:: BRIEF ::
The job is to find each line of the records below that includes the word "lane" and copy it.

:: INPUT ::
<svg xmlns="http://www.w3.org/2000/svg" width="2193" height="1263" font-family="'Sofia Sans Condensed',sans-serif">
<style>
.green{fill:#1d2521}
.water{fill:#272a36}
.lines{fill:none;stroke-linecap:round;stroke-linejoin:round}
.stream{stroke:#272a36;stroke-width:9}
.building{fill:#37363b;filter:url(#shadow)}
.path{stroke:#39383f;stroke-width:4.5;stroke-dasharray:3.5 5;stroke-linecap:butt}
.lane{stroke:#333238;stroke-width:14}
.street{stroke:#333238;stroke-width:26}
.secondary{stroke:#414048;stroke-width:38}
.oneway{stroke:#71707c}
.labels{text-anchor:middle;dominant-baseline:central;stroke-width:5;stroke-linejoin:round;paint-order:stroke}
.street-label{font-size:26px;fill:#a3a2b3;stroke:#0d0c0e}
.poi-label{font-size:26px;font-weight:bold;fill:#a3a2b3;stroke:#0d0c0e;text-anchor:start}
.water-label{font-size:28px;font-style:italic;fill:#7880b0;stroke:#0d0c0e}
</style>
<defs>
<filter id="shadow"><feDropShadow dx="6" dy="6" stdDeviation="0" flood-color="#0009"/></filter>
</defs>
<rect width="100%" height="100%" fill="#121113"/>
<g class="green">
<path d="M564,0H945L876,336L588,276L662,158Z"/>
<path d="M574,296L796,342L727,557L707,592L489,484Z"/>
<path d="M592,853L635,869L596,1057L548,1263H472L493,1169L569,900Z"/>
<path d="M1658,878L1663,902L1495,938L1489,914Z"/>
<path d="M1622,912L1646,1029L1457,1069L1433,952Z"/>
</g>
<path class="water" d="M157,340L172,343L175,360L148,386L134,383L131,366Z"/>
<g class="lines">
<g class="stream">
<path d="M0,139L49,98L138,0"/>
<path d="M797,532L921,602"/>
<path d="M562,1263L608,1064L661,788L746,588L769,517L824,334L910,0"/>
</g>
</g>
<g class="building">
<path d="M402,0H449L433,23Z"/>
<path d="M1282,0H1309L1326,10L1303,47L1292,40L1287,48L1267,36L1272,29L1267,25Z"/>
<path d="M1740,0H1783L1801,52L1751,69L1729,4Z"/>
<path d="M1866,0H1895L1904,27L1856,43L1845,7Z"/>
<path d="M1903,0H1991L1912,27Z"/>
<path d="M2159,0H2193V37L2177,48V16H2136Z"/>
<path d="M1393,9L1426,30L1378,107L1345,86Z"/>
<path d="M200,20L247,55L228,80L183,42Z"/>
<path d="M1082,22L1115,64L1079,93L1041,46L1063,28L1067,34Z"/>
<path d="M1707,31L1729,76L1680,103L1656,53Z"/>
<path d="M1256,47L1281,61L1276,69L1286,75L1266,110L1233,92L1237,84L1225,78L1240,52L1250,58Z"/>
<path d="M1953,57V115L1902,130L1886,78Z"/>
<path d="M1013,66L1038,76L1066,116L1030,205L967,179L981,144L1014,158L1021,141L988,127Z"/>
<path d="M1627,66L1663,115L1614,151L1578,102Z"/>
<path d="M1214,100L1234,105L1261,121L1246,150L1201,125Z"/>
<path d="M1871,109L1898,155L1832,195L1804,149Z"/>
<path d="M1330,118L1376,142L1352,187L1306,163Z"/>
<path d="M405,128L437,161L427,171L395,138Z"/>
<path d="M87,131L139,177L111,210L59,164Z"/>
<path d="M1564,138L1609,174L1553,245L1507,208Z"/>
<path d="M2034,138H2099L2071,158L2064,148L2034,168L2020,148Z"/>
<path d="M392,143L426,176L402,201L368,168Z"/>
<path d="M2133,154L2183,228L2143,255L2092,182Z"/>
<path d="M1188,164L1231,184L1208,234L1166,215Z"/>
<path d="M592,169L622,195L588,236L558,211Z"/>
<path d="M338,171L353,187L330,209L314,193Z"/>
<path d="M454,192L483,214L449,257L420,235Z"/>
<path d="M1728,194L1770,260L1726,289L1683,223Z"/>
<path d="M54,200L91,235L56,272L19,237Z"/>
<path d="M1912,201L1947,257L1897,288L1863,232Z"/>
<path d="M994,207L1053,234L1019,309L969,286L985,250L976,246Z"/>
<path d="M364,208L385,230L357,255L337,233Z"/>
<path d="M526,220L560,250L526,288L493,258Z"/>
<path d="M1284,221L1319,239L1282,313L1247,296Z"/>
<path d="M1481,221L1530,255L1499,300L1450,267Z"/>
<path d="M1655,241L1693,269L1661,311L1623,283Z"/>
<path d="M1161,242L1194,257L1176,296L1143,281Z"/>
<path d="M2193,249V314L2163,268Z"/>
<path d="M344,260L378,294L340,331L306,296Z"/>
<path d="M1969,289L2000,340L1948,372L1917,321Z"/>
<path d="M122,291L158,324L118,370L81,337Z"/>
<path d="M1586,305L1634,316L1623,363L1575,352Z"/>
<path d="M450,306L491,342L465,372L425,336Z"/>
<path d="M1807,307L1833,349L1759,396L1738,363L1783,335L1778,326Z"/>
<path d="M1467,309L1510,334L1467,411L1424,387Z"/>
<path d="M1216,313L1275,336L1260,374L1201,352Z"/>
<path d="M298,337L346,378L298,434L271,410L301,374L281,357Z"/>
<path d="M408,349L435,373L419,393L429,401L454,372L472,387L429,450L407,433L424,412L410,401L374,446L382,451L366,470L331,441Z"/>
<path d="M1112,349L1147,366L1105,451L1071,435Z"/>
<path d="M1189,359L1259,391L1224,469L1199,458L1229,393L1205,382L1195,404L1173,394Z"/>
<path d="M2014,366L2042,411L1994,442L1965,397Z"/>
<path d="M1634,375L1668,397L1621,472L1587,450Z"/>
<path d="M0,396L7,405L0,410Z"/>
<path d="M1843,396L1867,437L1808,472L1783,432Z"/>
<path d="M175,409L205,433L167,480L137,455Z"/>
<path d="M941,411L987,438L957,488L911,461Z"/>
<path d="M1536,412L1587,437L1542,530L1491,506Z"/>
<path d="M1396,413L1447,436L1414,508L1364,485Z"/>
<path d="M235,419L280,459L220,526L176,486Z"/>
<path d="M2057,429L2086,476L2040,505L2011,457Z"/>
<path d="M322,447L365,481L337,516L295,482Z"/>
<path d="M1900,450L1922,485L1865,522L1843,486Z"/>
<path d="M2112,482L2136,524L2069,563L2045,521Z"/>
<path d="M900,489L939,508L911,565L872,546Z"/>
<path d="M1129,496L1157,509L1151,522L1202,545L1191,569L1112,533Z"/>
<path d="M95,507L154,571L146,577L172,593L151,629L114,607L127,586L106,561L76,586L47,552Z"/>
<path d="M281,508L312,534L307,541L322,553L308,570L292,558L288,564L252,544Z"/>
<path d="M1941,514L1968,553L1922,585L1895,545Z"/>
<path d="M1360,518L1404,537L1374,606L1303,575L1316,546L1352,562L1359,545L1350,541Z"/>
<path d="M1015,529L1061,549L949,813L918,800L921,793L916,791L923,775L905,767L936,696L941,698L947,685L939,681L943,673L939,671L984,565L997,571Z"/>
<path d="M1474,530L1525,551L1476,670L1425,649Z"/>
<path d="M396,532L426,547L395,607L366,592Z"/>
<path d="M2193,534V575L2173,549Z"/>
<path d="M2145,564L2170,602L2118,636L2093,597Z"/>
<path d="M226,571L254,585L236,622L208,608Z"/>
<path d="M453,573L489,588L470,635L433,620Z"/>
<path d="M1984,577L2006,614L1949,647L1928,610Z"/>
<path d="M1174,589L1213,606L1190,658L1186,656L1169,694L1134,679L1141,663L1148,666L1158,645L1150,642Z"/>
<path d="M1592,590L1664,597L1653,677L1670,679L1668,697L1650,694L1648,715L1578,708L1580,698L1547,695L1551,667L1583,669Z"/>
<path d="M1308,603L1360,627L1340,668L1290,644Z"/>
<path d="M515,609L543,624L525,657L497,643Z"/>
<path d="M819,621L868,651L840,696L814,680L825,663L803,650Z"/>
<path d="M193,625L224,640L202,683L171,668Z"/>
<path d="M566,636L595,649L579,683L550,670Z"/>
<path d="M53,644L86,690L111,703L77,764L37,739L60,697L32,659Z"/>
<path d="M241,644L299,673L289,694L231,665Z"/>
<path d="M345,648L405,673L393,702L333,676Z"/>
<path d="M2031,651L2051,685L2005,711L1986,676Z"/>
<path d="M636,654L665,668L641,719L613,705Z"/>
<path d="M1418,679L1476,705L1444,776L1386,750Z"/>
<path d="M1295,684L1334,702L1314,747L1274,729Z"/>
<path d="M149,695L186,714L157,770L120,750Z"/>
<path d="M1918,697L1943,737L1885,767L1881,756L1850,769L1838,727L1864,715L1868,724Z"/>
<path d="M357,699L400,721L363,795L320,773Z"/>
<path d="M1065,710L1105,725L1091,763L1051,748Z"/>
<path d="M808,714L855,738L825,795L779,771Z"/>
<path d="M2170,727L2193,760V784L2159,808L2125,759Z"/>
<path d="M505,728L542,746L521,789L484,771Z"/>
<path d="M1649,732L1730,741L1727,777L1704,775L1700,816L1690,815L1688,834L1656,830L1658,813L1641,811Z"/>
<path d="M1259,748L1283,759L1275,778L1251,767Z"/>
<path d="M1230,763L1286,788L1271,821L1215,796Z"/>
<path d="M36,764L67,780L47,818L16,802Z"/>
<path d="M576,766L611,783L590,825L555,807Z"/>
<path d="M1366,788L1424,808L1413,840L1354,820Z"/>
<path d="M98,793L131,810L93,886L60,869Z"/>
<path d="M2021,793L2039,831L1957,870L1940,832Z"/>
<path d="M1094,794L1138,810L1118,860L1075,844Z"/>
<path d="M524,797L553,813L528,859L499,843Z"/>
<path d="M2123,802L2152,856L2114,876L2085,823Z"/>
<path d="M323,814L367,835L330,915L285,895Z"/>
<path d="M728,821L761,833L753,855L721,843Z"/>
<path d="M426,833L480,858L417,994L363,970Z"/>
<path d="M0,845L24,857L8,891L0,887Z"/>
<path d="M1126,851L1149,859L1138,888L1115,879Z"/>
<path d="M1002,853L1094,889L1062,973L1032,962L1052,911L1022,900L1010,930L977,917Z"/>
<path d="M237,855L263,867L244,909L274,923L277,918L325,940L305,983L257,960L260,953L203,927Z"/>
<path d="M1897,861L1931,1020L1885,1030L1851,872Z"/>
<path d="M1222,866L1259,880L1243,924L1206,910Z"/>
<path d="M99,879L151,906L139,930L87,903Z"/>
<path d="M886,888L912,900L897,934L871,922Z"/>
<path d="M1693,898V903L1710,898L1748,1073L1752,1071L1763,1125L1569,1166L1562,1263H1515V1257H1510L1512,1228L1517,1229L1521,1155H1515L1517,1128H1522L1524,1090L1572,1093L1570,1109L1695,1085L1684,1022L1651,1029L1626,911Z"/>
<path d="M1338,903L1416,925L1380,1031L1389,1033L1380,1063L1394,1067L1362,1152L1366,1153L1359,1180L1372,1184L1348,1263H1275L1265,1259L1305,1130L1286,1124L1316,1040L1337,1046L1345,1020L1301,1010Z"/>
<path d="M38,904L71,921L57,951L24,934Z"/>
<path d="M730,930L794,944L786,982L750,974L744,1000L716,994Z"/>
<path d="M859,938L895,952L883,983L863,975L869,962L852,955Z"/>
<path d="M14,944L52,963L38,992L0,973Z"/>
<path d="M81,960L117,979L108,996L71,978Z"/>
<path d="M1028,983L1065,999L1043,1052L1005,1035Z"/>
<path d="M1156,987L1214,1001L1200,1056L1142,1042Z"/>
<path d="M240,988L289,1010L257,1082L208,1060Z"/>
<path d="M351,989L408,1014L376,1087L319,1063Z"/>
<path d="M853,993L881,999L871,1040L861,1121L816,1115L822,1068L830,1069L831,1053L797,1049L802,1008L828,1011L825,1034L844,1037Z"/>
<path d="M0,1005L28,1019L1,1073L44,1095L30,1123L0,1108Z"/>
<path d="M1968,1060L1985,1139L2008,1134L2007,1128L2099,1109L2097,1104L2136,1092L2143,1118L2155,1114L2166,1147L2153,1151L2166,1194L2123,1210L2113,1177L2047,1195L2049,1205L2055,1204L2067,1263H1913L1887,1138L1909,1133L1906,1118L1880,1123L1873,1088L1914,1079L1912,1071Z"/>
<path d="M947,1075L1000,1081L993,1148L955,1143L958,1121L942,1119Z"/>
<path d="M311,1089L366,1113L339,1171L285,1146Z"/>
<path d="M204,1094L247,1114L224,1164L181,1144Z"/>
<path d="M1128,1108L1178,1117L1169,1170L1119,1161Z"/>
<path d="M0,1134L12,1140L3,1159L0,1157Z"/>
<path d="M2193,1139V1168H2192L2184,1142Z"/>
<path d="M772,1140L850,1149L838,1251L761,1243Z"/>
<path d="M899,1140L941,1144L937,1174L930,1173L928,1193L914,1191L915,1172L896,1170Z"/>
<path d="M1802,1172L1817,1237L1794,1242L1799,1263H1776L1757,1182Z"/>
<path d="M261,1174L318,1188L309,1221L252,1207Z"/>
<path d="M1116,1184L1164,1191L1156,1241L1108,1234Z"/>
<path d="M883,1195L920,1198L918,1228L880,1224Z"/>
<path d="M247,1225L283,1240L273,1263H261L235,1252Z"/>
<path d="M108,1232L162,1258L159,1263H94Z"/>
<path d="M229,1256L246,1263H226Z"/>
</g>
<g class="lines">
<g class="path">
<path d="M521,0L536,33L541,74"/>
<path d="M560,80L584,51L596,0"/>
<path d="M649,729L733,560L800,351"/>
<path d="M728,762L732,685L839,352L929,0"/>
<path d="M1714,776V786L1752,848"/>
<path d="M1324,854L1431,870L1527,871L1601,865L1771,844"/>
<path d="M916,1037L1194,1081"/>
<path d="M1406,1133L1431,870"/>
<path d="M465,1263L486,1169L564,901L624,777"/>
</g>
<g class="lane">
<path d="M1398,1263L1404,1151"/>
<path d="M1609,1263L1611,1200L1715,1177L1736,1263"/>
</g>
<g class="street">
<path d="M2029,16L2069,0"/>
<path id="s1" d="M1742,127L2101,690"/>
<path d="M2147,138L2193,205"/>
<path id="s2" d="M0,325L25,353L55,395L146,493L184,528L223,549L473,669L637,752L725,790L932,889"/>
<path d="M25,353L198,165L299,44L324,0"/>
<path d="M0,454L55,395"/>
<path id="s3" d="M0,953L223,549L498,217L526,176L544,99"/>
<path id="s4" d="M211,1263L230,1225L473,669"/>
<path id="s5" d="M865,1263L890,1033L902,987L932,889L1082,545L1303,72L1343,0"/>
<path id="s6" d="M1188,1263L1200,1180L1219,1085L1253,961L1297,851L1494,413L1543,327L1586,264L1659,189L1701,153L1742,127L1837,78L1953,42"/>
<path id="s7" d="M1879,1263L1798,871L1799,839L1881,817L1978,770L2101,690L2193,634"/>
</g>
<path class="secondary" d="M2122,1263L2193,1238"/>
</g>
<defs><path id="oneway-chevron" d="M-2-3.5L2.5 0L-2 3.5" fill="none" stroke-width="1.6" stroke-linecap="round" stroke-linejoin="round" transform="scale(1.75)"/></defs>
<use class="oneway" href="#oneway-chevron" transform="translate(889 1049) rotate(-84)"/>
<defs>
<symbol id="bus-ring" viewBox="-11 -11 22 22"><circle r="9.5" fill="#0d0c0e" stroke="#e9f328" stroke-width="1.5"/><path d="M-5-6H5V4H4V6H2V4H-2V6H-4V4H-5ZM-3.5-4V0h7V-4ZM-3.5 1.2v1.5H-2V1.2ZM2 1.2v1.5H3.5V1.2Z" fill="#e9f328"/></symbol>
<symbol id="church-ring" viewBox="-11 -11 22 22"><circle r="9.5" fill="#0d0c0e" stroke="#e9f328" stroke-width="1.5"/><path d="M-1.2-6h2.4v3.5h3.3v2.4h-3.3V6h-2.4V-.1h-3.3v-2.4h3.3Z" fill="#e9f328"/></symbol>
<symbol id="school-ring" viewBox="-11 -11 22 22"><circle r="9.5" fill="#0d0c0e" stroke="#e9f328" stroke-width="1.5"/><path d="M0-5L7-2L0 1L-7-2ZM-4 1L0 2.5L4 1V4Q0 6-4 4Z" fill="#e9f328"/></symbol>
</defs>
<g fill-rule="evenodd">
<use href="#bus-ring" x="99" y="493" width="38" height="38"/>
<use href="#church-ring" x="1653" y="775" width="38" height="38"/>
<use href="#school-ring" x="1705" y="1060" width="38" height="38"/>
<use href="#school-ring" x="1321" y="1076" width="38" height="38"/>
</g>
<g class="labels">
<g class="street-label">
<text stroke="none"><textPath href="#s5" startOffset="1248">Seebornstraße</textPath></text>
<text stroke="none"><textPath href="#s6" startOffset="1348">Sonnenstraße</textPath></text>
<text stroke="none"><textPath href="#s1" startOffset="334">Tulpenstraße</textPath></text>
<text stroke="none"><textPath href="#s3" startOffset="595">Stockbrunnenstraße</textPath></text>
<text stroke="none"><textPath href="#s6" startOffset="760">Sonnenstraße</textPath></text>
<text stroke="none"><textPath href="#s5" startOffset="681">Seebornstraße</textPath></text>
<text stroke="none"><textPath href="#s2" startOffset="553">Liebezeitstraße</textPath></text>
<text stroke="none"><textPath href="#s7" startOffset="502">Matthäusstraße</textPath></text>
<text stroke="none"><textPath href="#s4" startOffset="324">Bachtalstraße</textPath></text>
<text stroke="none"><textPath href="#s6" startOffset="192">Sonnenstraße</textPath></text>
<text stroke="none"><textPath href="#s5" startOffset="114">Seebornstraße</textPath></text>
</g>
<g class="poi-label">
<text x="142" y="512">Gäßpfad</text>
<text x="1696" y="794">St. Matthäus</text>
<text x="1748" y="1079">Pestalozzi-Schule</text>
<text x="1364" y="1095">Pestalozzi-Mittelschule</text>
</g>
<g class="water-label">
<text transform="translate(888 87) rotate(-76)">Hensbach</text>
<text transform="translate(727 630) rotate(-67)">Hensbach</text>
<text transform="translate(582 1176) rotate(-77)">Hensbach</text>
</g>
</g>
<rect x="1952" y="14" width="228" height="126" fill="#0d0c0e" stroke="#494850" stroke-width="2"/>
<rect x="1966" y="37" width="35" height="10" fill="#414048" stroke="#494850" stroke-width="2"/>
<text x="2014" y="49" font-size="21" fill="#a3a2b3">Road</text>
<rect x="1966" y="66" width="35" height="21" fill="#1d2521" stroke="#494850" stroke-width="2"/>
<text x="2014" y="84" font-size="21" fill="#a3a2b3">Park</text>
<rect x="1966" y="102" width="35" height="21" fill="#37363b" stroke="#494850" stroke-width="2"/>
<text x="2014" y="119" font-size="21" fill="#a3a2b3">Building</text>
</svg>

:: ANSWER ::
.lane{stroke:#333238;stroke-width:14}
<g class="lane">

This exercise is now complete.